§ **Prompt 1**
Write out the part of the Messier 30 star article that runs from "The strange stars" up to and including "was an infant.", word for word.
§ **Prompt 2**
Pick up the article about the young-looking old stars in Messier 30 after its last sentence and carry on writing it.

(Document excerpt Opens)

Mysterious old stars that look oddly young found the fountain of youth via two means, new research finds. Some rely on vampirism to suck the life out of a companion star, while others are rejuvenated in cosmic collisions.
Image: Messier 30
The globular cluster Messier 30, imaged by the Hubble Space Telescope, formed 13 billion years ago and is about 28,000 light-years away. It is a dense swarm of several hundred thousand stars ? all about 90 light-years across.
/ Source: Space.com

Mysterious old stars that look oddly young found the fountain of youth via two means, new research finds. Some rely on vampirism to suck the life out of a companion star, while others are rejuvenated in cosmic collisions.

The strange stars exist among a tight group of stellar geezers in what's called a globular cluster. The whole setup called Messier 30 – an ancient knot of stars sitting 28,000 light-years away and within our Milky Way galaxy – is thought to have hit the scene about 13 billion years ago, when the universe was an infant.

Most of the stars look their age, bloated red giants that are about to call it quits. But a few, called blue stragglers, seem to have regained their youth. They look very much like hot young things.

"It's like seeing a few kids in the group picture of a rest-home for retired people," said Francesco Ferraro of the University of Bologna in Italy. "It is natural to wonder why they are there."

For nearly 50 years, astronomers have known of these blue stragglers. The leading theory to explain them is vampirism.

It works like this: Two stars orbit each other in a tight setup. The less massive one siphons fresh hydrogen from its more massive companion star, just as a vampire would suck blood from a lover. The new fuel causes the smaller star to heat up, growing bluer — known signs of a stellar hottie.

(Document excerpt Closes)
(Information shown Opens)

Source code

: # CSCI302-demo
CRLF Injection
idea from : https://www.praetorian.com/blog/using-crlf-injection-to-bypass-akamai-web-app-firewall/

(Information shown Closes)

§ **Response box 1**
The strange stars exist among a tight group of stellar geezers in what's called a globular cluster. The whole setup called Messier 30 – an ancient knot of stars sitting 28,000 light-years away and within our Milky Way galaxy – is thought to have hit the scene about 13 billion years ago, when the universe was an infant.

§ **Response box 2**
However, when Ferraro and colleagues used the Hubble Space Telescope to study the blue stragglers, they found two distinct populations, suggesting an alternate path to immortality.

In the new scenario, two stars collide nearly head-on, mixing their nuclear fuel to restart the fires of cosmic youth.

"Our observations demonstrate that blue stragglers formed by collisions have slightly different properties from those formed by vampirism," said study team member Giacomo Beccari from the European Space Agency. "This provides a direct demonstration that the two formation scenarios are valid and that they are both operating simultaneously in this cluster."

The results are detailed in the Dec. 24 issue of the journal Nature.

The astronomers also found that blue stragglers are much more concentrated toward the center of the cluster, compared with other stars that are spread throughout the cluster.

"This indicates that blue stragglers are more massive than the average star in this cluster," Ferraro said. "More massive stars tend to sink deep into the cluster the way a billiard ball would sink in a bucket of honey."

In fact the central area of the cluster is quite crowded, so star pairing and collisions are to be expected. Also, more massive stars near the cluster's center are exactly what would be expected from both the vampire model (because it involves the heft of two stars) and from mergers resulting from collisions.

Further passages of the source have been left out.